Editorial
Porcarias e migalhas

Inaugura um hospital, faltam médicos, compram novos equipamentos para a saúde, mas faltam operadores e manutenção, a creche tão esperada está pronta, mas faltam vagas para as crianças, o novo centro de eventos ganha vida, mas as paredes mal pintadas, a fiação exposta e a falta de extintores os tornam perigoso. No Brasil é sempre assim. Toda obra pública, salvo raros exemplos, é mal planejada e mal executada. O resultado é sempre um serviço de qualidade duvidosa, geralmente caro e ineficiente. Porque tem que ser sempre assim?

O alvo das mais novas críticas na região de Marechal Cândido Rondon é a rodovia que liga o município a Entre Rios do Oeste. A revitalização proposta pelo Departamento de Estradas de Rodagem (DER) tem deixado muito motorista insatisfeito e desapontado.

A obra entre Rondon e Iguiporã agradou, mas depois do trevo em direção a Pato Bragado está deixando a desejar, fazendo com que moradores das cidades vizinhas questionem a qualidade do serviço que está sendo entregue. Em alguns locais, a completa substituição da camada asfáltica vira um tapa-buracos, deixando diversas irregularidades na pista. Além disso, esse tipo de obra causa mais problemas do que traz soluções, pois em uma ou duas chuvas o buraco reaparece, muitas vezes maior e mais perigoso.

Cansada, a população resolveu reagir. Em busca de explicações, as associações comerciais de Pato Bragado (Acibra), Entre Rios do Oeste (Acier) e Marechal Cândido Rondon (Acimacar) estão enviando ofícios às entidades executoras e lideranças políticas que representam a região.Eles querem saber o que houve com o projeto inicial e pedem uma fiscalização mais efetiva sobre a qualidade.
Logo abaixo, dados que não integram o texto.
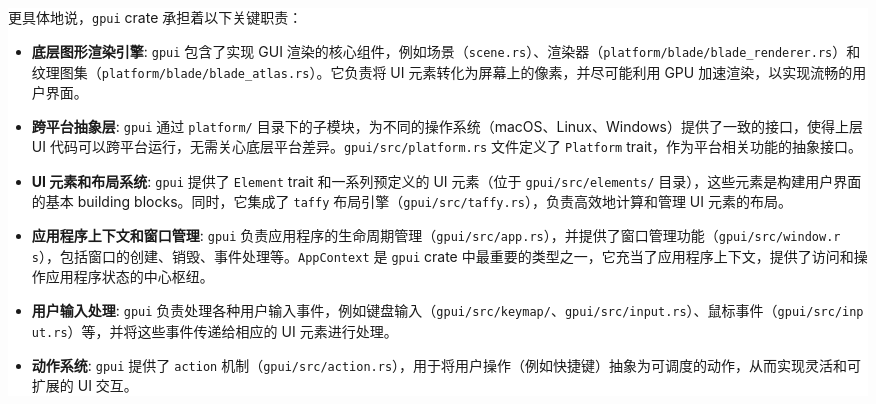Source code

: 更具体地说，`gpui` crate 承担着以下关键职责：

*   **底层图形渲染引擎**: `gpui` 包含了实现 GUI 渲染的核心组件，例如场景（`scene.rs`）、渲染器（`platform/blade/blade_renderer.rs`）和纹理图集（`platform/blade/blade_atlas.rs`）。它负责将 UI 元素转化为屏幕上的像素，并尽可能利用 GPU 加速渲染，以实现流畅的用户界面。

*   **跨平台抽象层**:  `gpui` 通过 `platform/` 目录下的子模块，为不同的操作系统（macOS、Linux、Windows）提供了一致的接口，使得上层 UI 代码可以跨平台运行，无需关心底层平台差异。`gpui/src/platform.rs` 文件定义了 `Platform` trait，作为平台相关功能的抽象接口。

*   **UI 元素和布局系统**: `gpui` 提供了 `Element` trait 和一系列预定义的 UI 元素（位于 `gpui/src/elements/` 目录），这些元素是构建用户界面的基本 building blocks。同时，它集成了 `taffy` 布局引擎（`gpui/src/taffy.rs`），负责高效地计算和管理 UI 元素的布局。

*   **应用程序上下文和窗口管理**: `gpui` 负责应用程序的生命周期管理（`gpui/src/app.rs`），并提供了窗口管理功能（`gpui/src/window.rs`），包括窗口的创建、销毁、事件处理等。`AppContext` 是 `gpui` crate 中最重要的类型之一，它充当了应用程序上下文，提供了访问和操作应用程序状态的中心枢纽。

*   **用户输入处理**: `gpui` 负责处理各种用户输入事件，例如键盘输入（`gpui/src/keymap/`、`gpui/src/input.rs`）、鼠标事件（`gpui/src/input.rs`）等，并将这些事件传递给相应的 UI 元素进行处理。

*   **动作系统**: `gpui` 提供了 `action` 机制（`gpui/src/action.rs`），用于将用户操作（例如快捷键）抽象为可调度的动作，从而实现灵活和可扩展的 UI 交互。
A falta de informações também incomoda os reclamantes, que pedem mais clareza sobre o projeto inicial, sobre os custos, prazo de execução, etc.
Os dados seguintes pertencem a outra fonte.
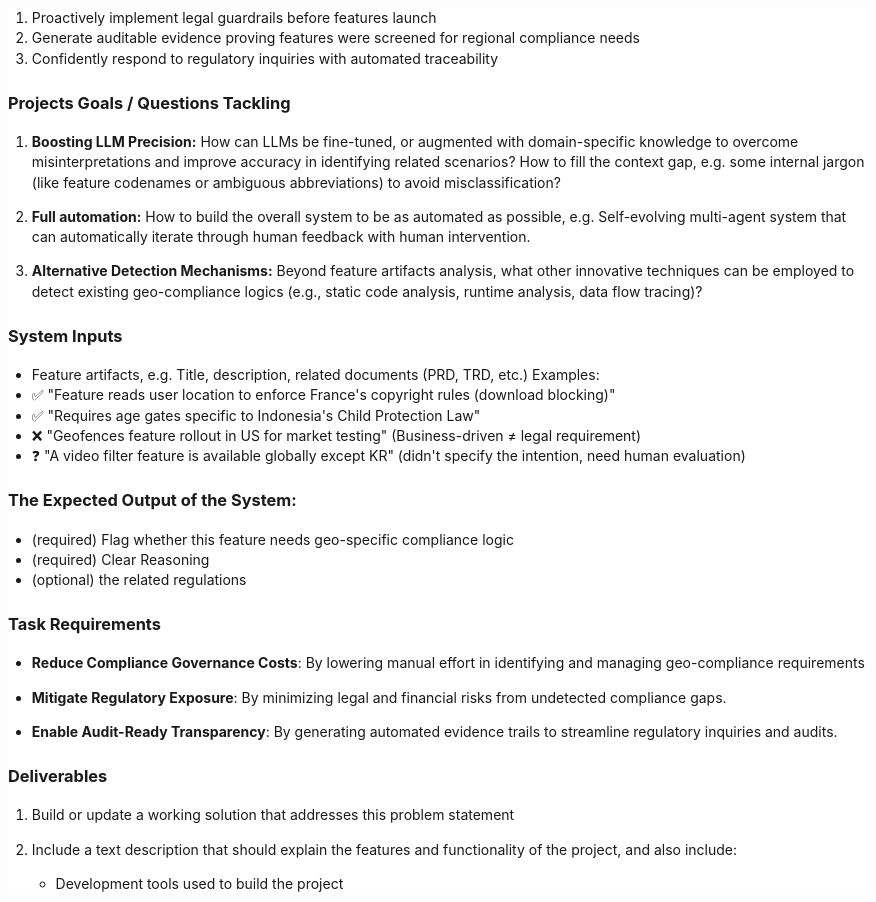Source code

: 1. Proactively implement legal guardrails before features launch
2. Generate auditable evidence proving features were screened for regional compliance needs
3. Confidently respond to regulatory inquiries with automated traceability

### Projects Goals / Questions Tackling

1.  **Boosting LLM Precision:** How can LLMs be fine-tuned, or augmented with domain-specific knowledge to overcome misinterpretations and improve accuracy in identifying related scenarios? How to fill the context gap, e.g. some internal jargon (like feature codenames or ambiguous abbreviations) to avoid misclassification?

2.  **Full automation:** How to build the overall system to be as automated as possible, e.g. Self-evolving multi-agent system that can automatically iterate through human feedback with human intervention.

3.  **Alternative Detection Mechanisms:** Beyond feature artifacts analysis, what other innovative techniques can be employed to detect existing geo-compliance logics (e.g., static code analysis, runtime analysis, data flow tracing)?

### System Inputs

-   Feature artifacts, e.g. Title, description, related documents (PRD, TRD, etc.)
    Examples:
-   ✅ "Feature reads user location to enforce France's copyright rules (download blocking)"
-   ✅ "Requires age gates specific to Indonesia's Child Protection Law"
-   ❌ "Geofences feature rollout in US for market testing" (Business-driven ≠ legal requirement)
-   ❓ "A video filter feature is available globally except KR" (didn't specify the intention, need human evaluation)

### The Expected Output of the System:

-   (required) Flag whether this feature needs geo-specific compliance logic
-   (required) Clear Reasoning
-   (optional) the related regulations

### Task Requirements

-   **Reduce Compliance Governance Costs**: By lowering manual effort in identifying and managing geo-compliance requirements

-   **Mitigate Regulatory Exposure**: By minimizing legal and financial risks from undetected compliance gaps.

-   **Enable Audit-Ready Transparency**: By generating automated evidence trails to streamline regulatory inquiries and audits.

### Deliverables

1. Build or update a working solution that addresses this problem statement

2. Include a text description that should explain the features and functionality of the project, and also include:

    - Development tools used to build the project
A reclamação é justa, a fiscalização pertinente e os esclarecimentos devem ser obrigatórios. Afinal de contas, não é somente uma obra, bem ou malfeita, é recurso público indo para o brejo, para o lixo. A população precisa cobrar e o governo precisa dar explicações. Não se trata de caçar bandidos nas instituições públicas, mas sim mostrar as verdades e cobrar serviços de mais eficiência.

Também não se trata de conforto e bem-estar durante as viagens. Não bastasse o tráfego intenso em pista simples, muitas vezes sem áreas de escape, as rodovias esburacadas tornam a viagem muito arriscada e perigosa. É a segurança das pessoas que está em jogo. São vidas, muitas já perdidas pela falta de conservação, que estão em jogo.

Porque no Brasil tem que ser sempre assim? Esse tipo de afronta precisa acabar nesse país. A população que paga alguns dos mais altos impostos do planeta é sempre “presenteada” com porcarias e migalhas. É preciso exigir mais transparência e mais responsabilidade dos gestores.Eles precisam respeitar o dinheiro público como se fosse o próprio dinheiro. O contrário a população não tolera mais,muito menos merece tamanho desrespeito.